Xen, QEMU update in Tumbleweed
The openSUSE Tumbleweed produced five snapshots since last Thursday that have so far been released.
Among some of the packages updated this week besides those listed above in the headline were curl, ffmpeg, fetchmail, vim and more.
Snapshot 20220802 was released a couple hours ago and updated just four packages. The update of webkit2gtk3 2.36.5 fixed video playback for the Yelp browser. It and webkit2gtk3-soup2 also fixed a couple Common Vulnerabilities and Exposures. An update of yast2-trans provided some Slovak translations.
The update of xen 4.16.1_06 arrived in snapshot 20220801 and it offered several patches. One of those was a fix for a GNU Compiler Collection 13 compilation error and xen also addressed a CVE; CVE-2022-33745 had a wrong use of a variable due to a code move and lead to a wrong TLB flush condition. Another of the packages to arrive in the snapshot was an update of fetchmail 6.4.32; the package updated translations and added a patch to clean up some scripts. Many changes were made in the mozilla-nss 3.80 update, which added a few certificates and support for asynchronous client auth hooks. The package also removed the Hellenic Academic 2011 root certificate. Terminal multiplexer, tmux, updated to 3.3a and added systemd socket activation support, which can be built with -enable-systemd.

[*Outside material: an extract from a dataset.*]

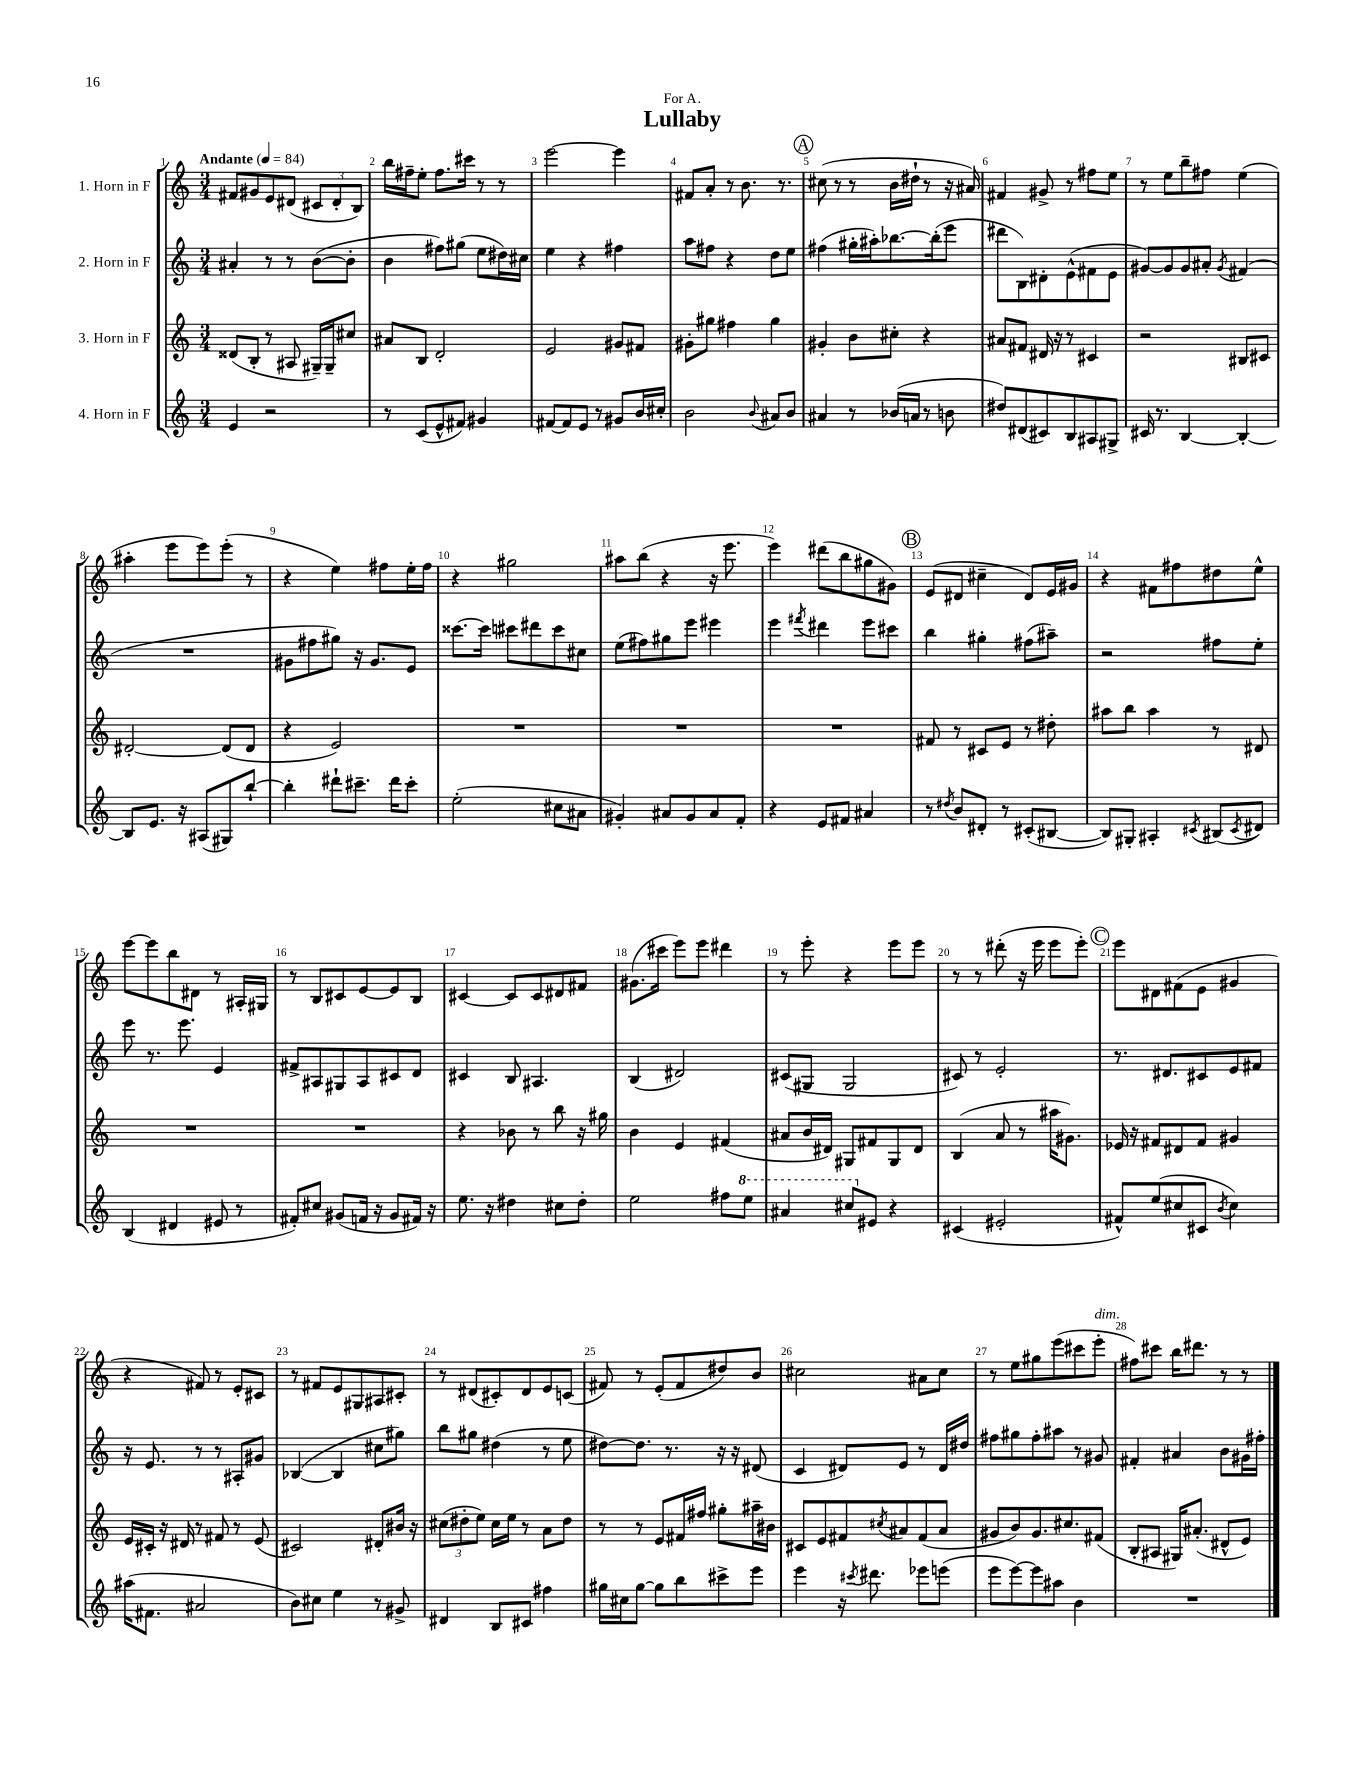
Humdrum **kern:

Snapshot 20220731 had many packages updated. ImageMagick jumped a few minor version to 7.1.0.44. The imaging package eliminated some warnings and a possible buffer overflow. The curl 7.84.0 update deleted two obsolete OpenSSL options and fixed four CVEs. Daniel Stenberg’s video went over CVE-2022-32205 at length, which could have effectively caused a denial of service possible for a sibling site. An update of kdump fixed a network-related dracut handling for Firmware Assisted Dump. An update of codec2 version 1.0.5 fixed a FreeDV Application Programming Interface backward compatibility issue in the previous minor version. An update of inkscape 1.2.1 fixes five crashes, more than 25 bugs and improved 15 user-interface translations. PDF rendering library poppler updated to version 22.07.0 and fixed a crash when filling in forms in some files. It also added gpg keyring validation for the release tarball. The 2.3.7 version of gpg2 fixed CVE-2022-34903 that, in unusual situations, could allow a signature forgery via injection into the status line. Other key packages to update in the snapshot were unbound 1.16.1, libstorage-ng 4.5.33, yast2-bootloader 4.5.2 and kernel-firmware 20220714.
The 20220729 snapshot delivered yast2 4.5.10, which jumped four minor versions; the new version added a method for finding a package according to a pattern and fixed libzypp initialization. Text editor vim 9.0.0073 fixed CVE-2022-2522 and a couple compiler warnings. Linux Kernel security module Apparmor 3.0.5 fixed a build error, had several profile and abstraction additions and removed several upstreamed patches. Both GCC 12 and ceph had some minor git updates with versions 12.1.1 and 16.2.9 respectively.
The 20220728 snapshot had two major version updates. The 7.0 version of qemu had a substantial rework of the spec files and properly fixed CVE-2022-0216. The generic emulator and virtualizer had several RISC-V additions; support for KVM and enablement of Hypervisor extension by default. The package also added new audio-dbus and ui-dbus subpackages, according to the changelog. The other major release was adobe-sourcehanserif-fonts 2.001. The new version added Hong Kong specific subset fonts and variable fonts for all regions for the decorative font. Another package to update in the snapshot was ffmpeg. The 5.1 version brought in IPFS protocol support and removed the X-Video Motion Compensation hardware acceleration. The snapshot also updated bind 9.18.5, sqlite2 3.39.2, virtualbox 6.1.36, zypper 1.14.55 and many other packages.